#### Exercise aim:
Look through the entries below, please, and copy every line with the word "Rate".

#### Supplied entries:
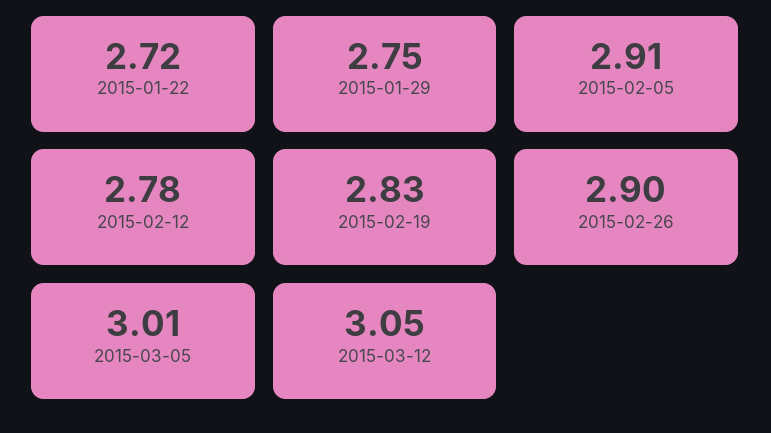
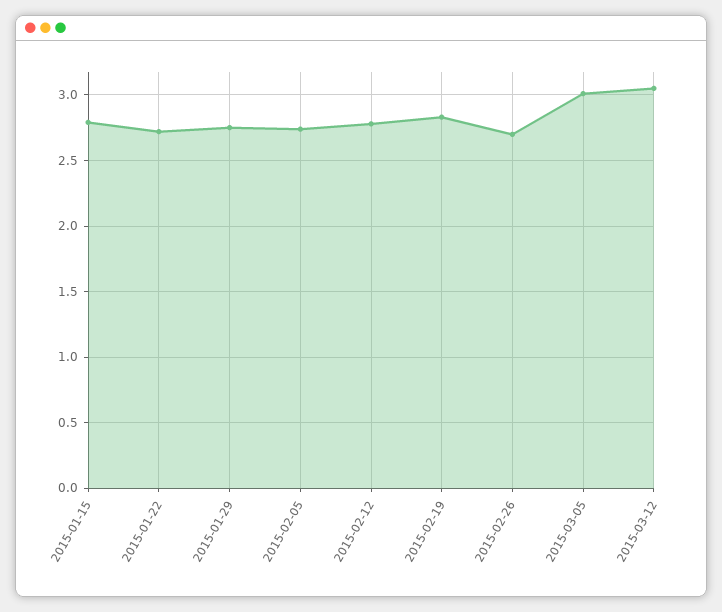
2015-02-05: 2.91 -> 2.75
2015-02-26: 2.9 -> 2.7
2015-01-15: none -> 2.8

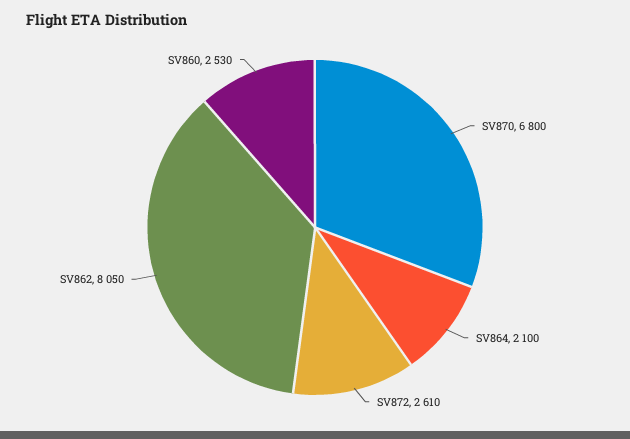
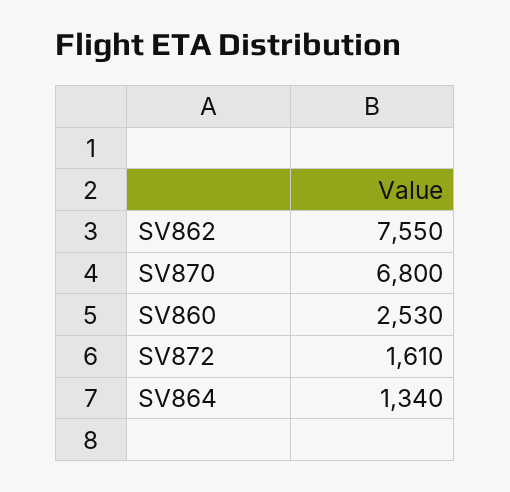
SV864: 2100 -> 1340
SV872: 2610 -> 1610
SV862: 8050 -> 7550

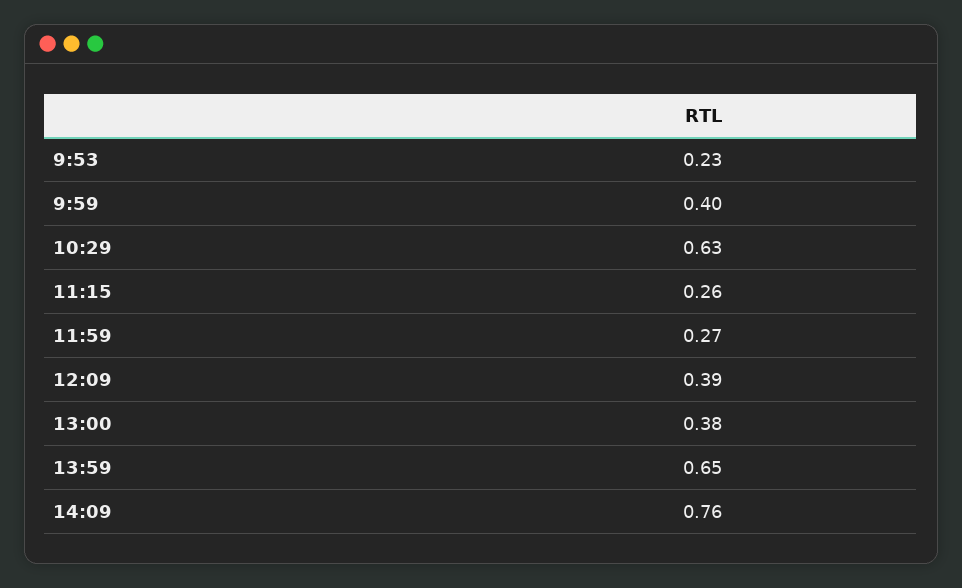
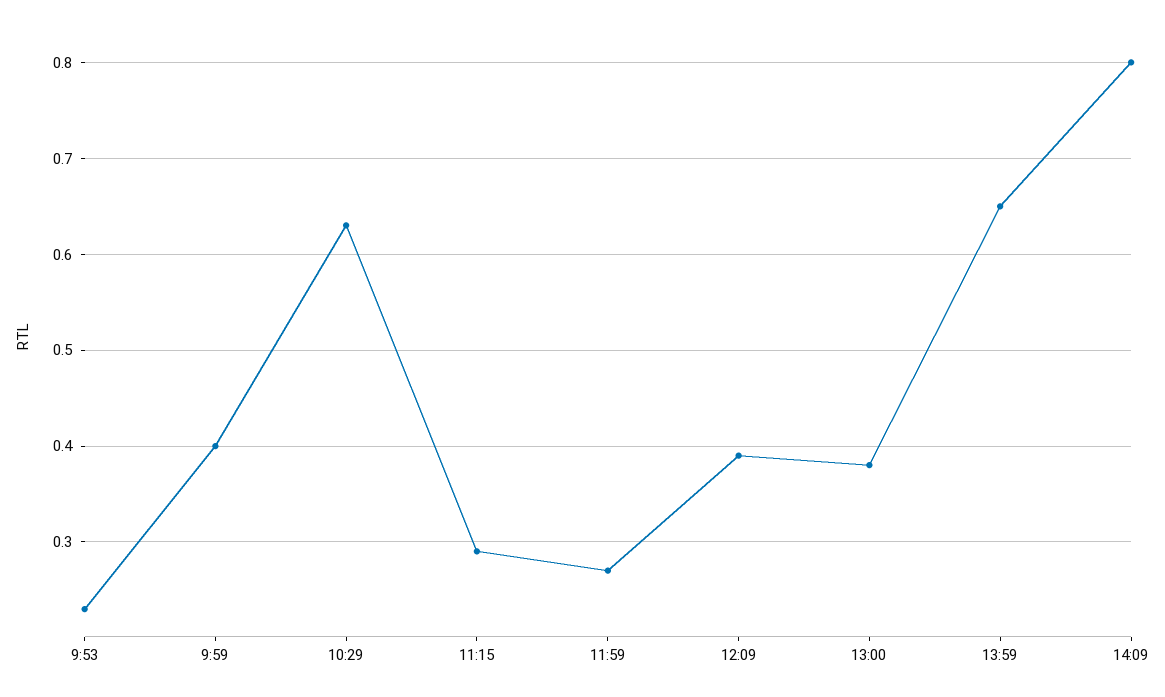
11:15: 0.26 -> 0.29
14:09: 0.76 -> 0.8

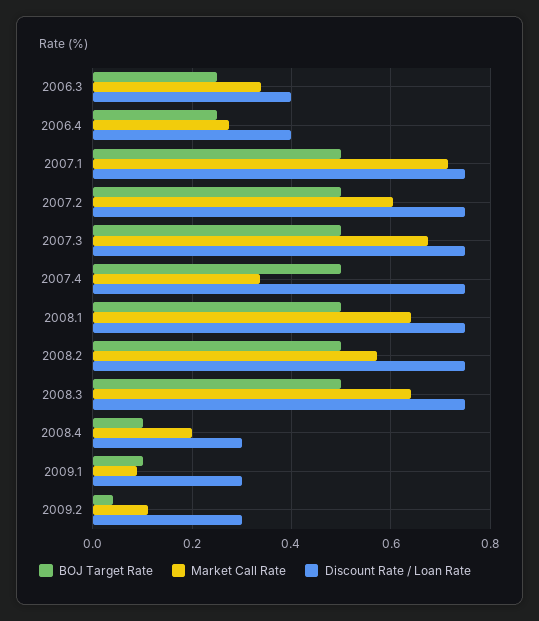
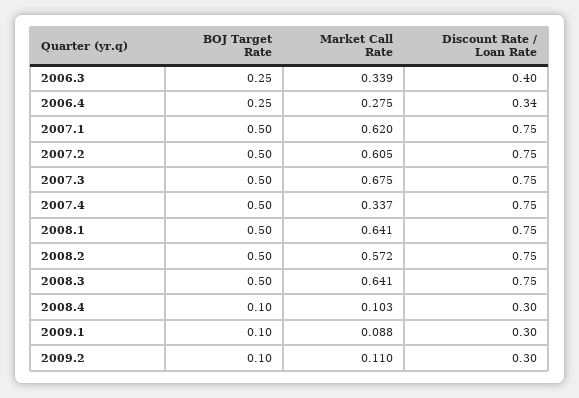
Discount Rate / Loan Rate, 2006.4: 0.4 -> 0.34
Market Call Rate, 2007.1: 0.72 -> 0.62
Market Call Rate, 2008.4: 0.2 -> 0.103
BOJ Target Rate, 2009.2: 0.04 -> 0.1

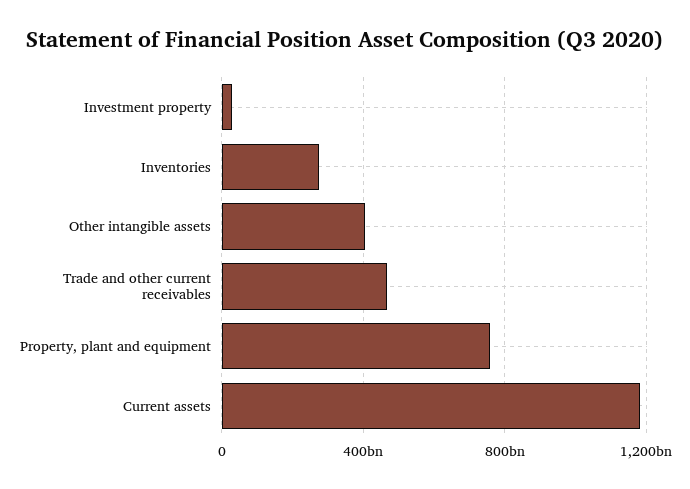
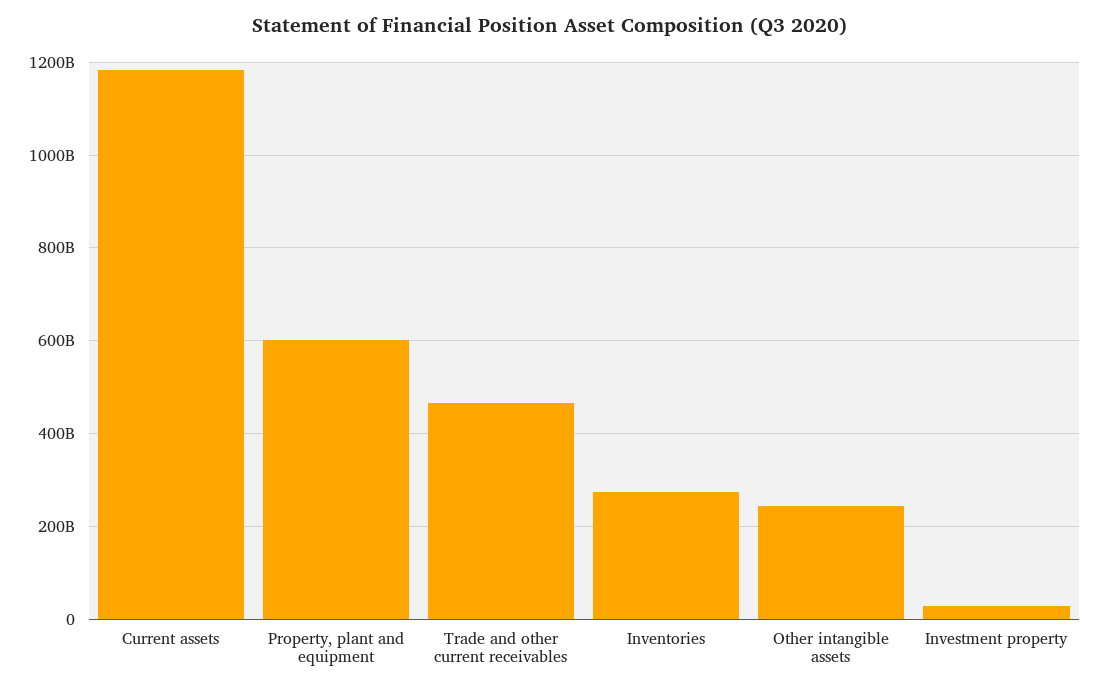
Other intangible assets: 400000000000 -> 240000000000
Property, plant and equipment: 750000000000 -> 600000000000

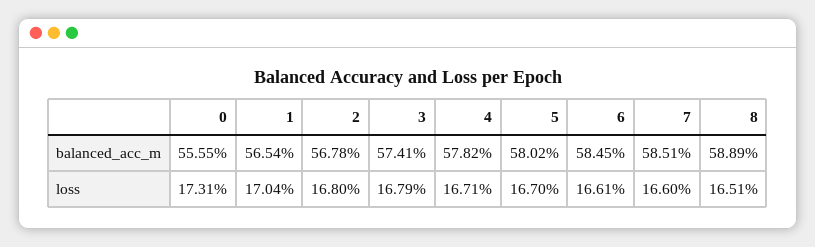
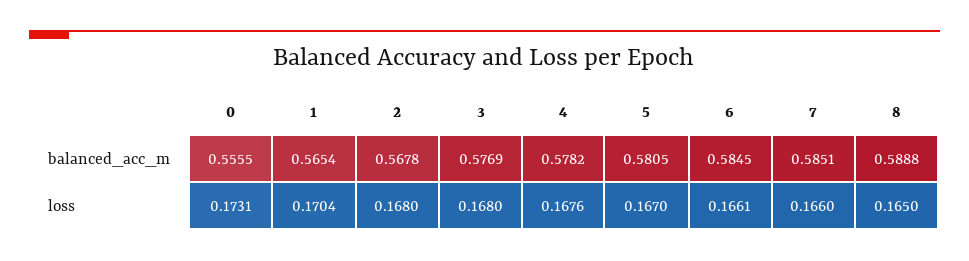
3, balanced_acc_m: 0.5741 -> 0.5769
5, balanced_acc_m: 0.5802 -> 0.5805
8, balanced_acc_m: 0.5889 -> 0.5888
3, loss: 0.1679 -> 0.168
4, loss: 0.1671 -> 0.1676
8, loss: 0.1651 -> 0.165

#### Answer:
Discount Rate / Loan Rate, 2006.4: 0.4 -> 0.34
Market Call Rate, 2007.1: 0.72 -> 0.62
Market Call Rate, 2008.4: 0.2 -> 0.103
BOJ Target Rate, 2009.2: 0.04 -> 0.1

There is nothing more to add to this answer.